__INFORMATION__:
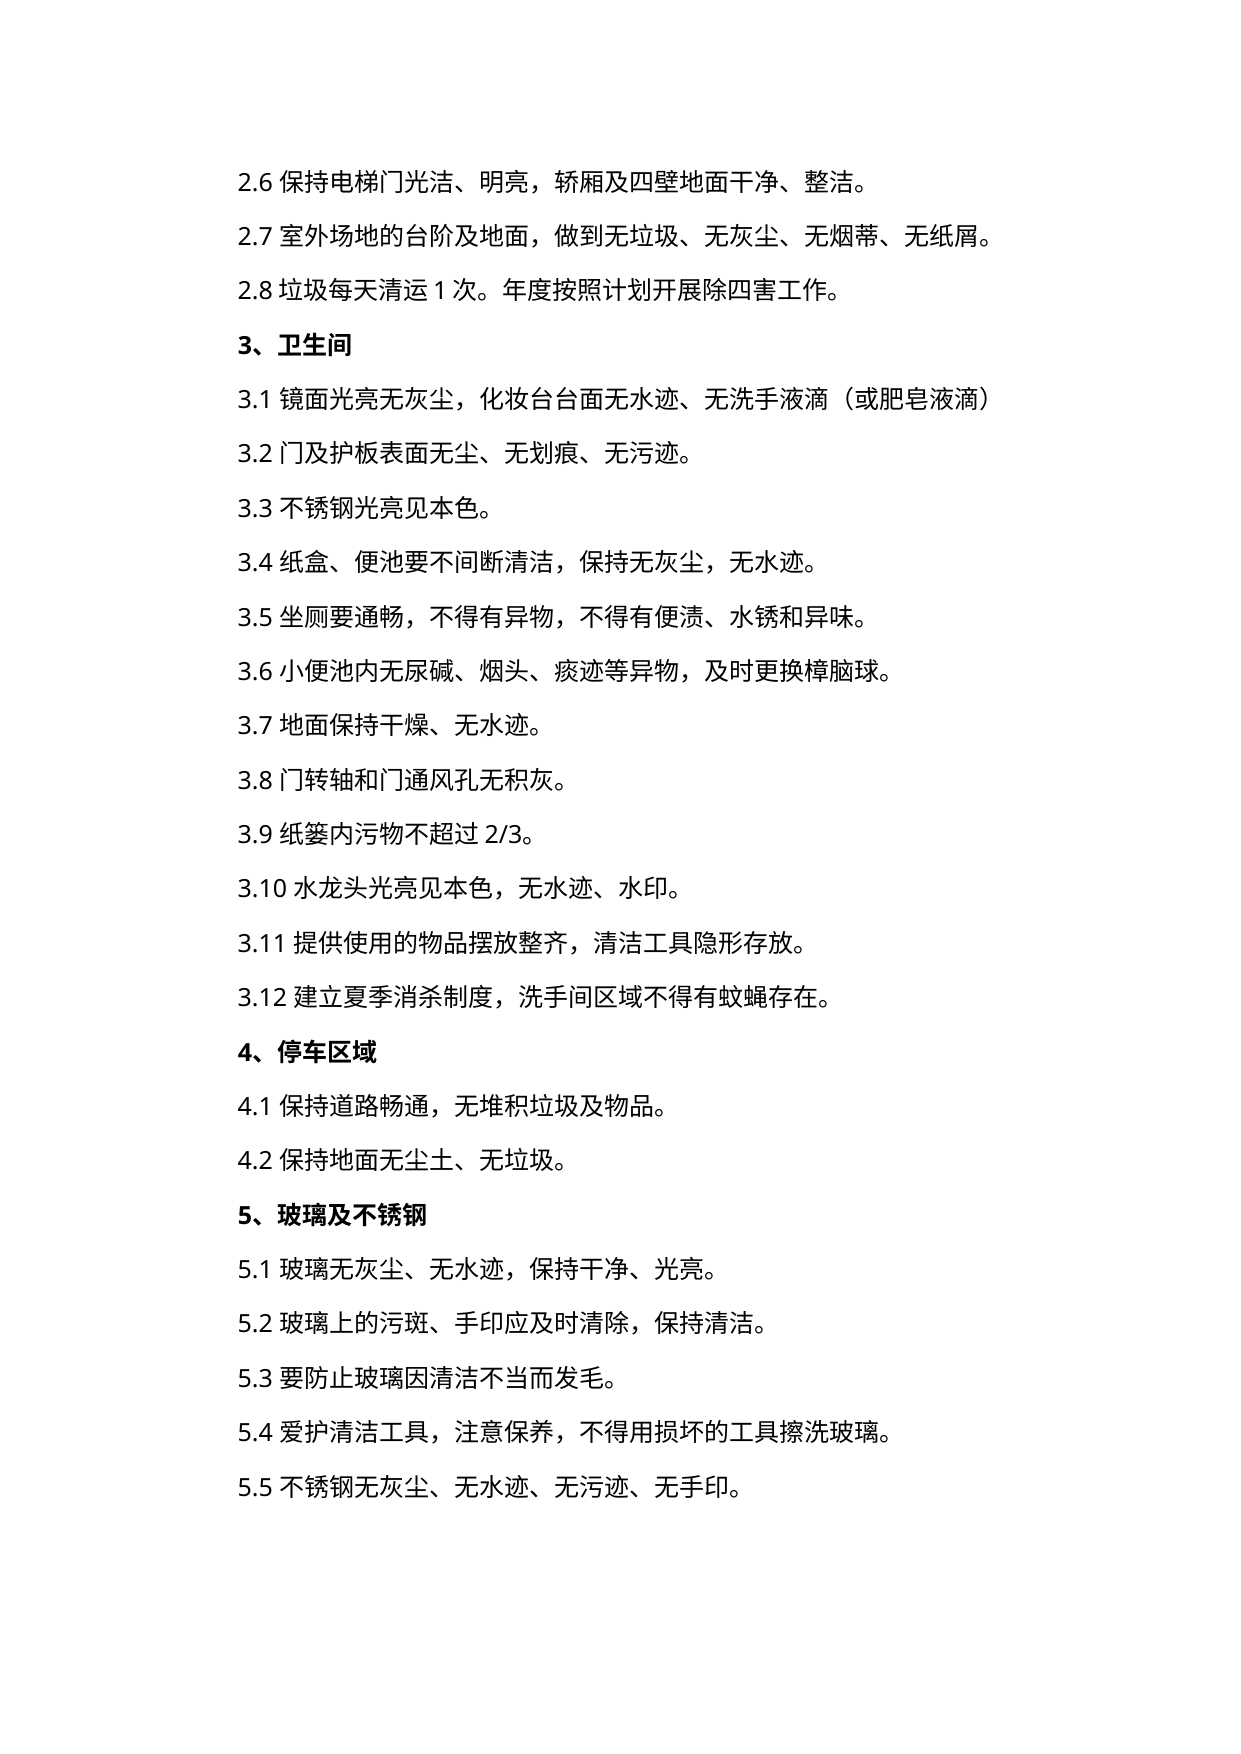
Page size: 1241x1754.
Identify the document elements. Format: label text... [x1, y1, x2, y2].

text 3.2 门及护板表面无尘、无划痕、无污迹。 [187, 434, 1053, 470]
text 3.12 建立夏季消杀制度，洗手间区域不得有蚊蝇存在。 [187, 978, 1053, 1014]
text 5、玻璃及不锈钢 [187, 1195, 1053, 1231]
text 3.1 镜面光亮无灰尘，化妆台台面无水迹、无洗手液滴（或肥皂液滴） [187, 379, 1053, 416]
text 3.5 坐厕要通畅，不得有异物，不得有便渍、水锈和异味。 [187, 597, 1053, 633]
text 5.3 要防止玻璃因清洁不当而发毛。 [187, 1358, 1053, 1394]
text 5.5 不锈钢无灰尘、无水迹、无污迹、无手印。 [187, 1467, 1053, 1503]
text 2.6 保持电梯门光洁、明亮，轿厢及四壁地面干净、整洁。 [187, 162, 1053, 198]
text 3.6 小便池内无尿碱、烟头、痰迹等异物，及时更换樟脑球。 [187, 651, 1053, 688]
text 2.8垃圾每天清运1次。年度按照计划开展除四害工作。 [187, 271, 1053, 307]
text 3.7 地面保持干燥、无水迹。 [187, 706, 1053, 742]
text 3.8 门转轴和门通风孔无积灰。 [187, 760, 1053, 796]
text 5.1 玻璃无灰尘、无水迹，保持干净、光亮。 [187, 1249, 1053, 1286]
text 4.1 保持道路畅通，无堆积垃圾及物品。 [187, 1086, 1053, 1123]
text 3、卫生间 [187, 325, 1053, 361]
text 3.10 水龙头光亮见本色，无水迹、水印。 [187, 869, 1053, 905]
text 3.11 提供使用的物品摆放整齐，清洁工具隐形存放。 [187, 923, 1053, 959]
text 5.4 爱护清洁工具，注意保养，不得用损坏的工具擦洗玻璃。 [187, 1413, 1053, 1449]
text 4.2 保持地面无尘土、无垃圾。 [187, 1141, 1053, 1177]
text 4、停车区域 [187, 1032, 1053, 1068]
text 3.4 纸盒、便池要不间断清洁，保持无灰尘，无水迹。 [187, 543, 1053, 579]
text 3.9 纸篓内污物不超过2/3。 [187, 814, 1053, 851]
text 3.3 不锈钢光亮见本色。 [187, 488, 1053, 524]
text 2.7 室外场地的台阶及地面，做到无垃圾、无灰尘、无烟蒂、无纸屑。 [187, 216, 1053, 253]
text 5.2 玻璃上的污斑、手印应及时清除，保持清洁。 [187, 1304, 1053, 1340]
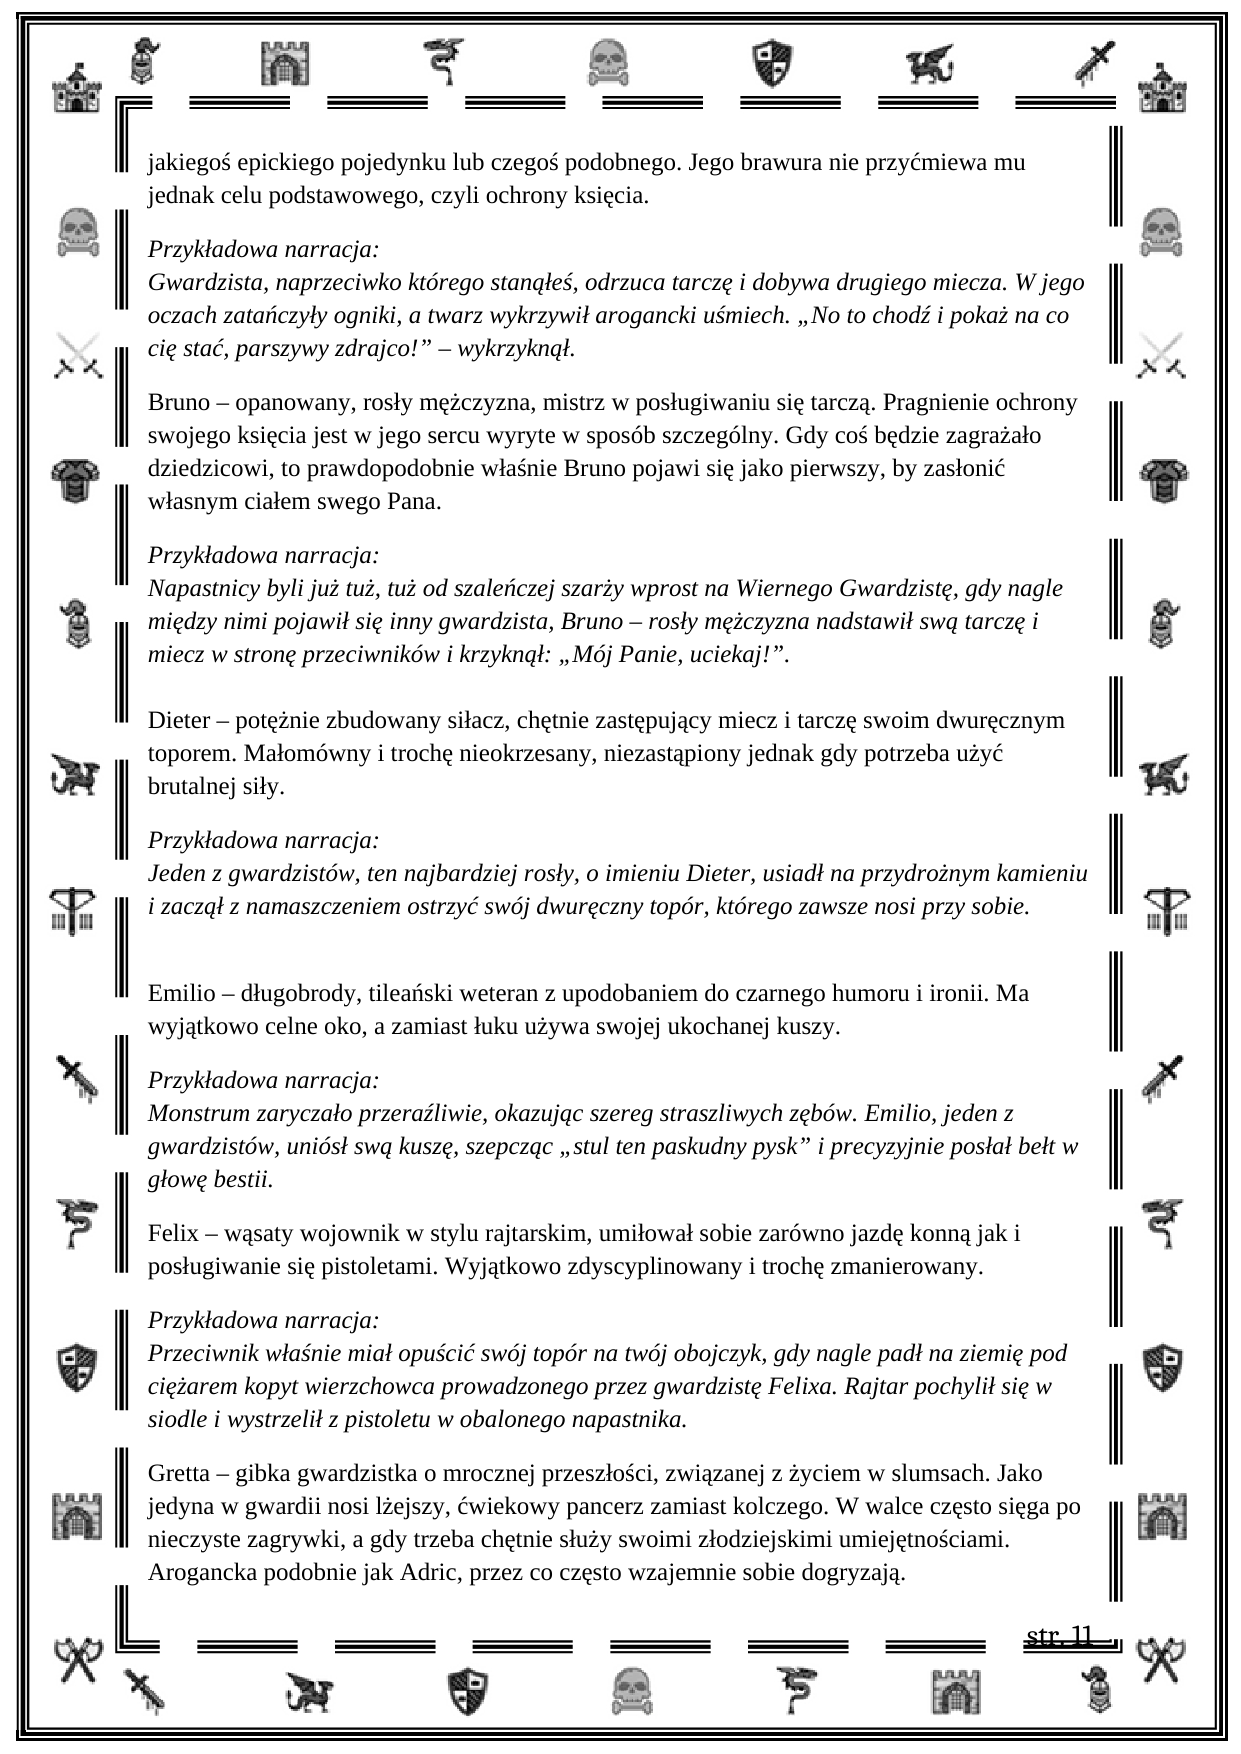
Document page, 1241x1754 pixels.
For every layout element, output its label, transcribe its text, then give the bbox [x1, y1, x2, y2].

__TO-DO ITEM__:
If a line in the material holds "label", copy it.

__EXERCISE OUTPUT__:
Identify the document elements. Format: label text... [x1, y1, x2, y2].
For every layout element, output its label, transcribe its text, then give the bbox [x1, y1, x2, y2].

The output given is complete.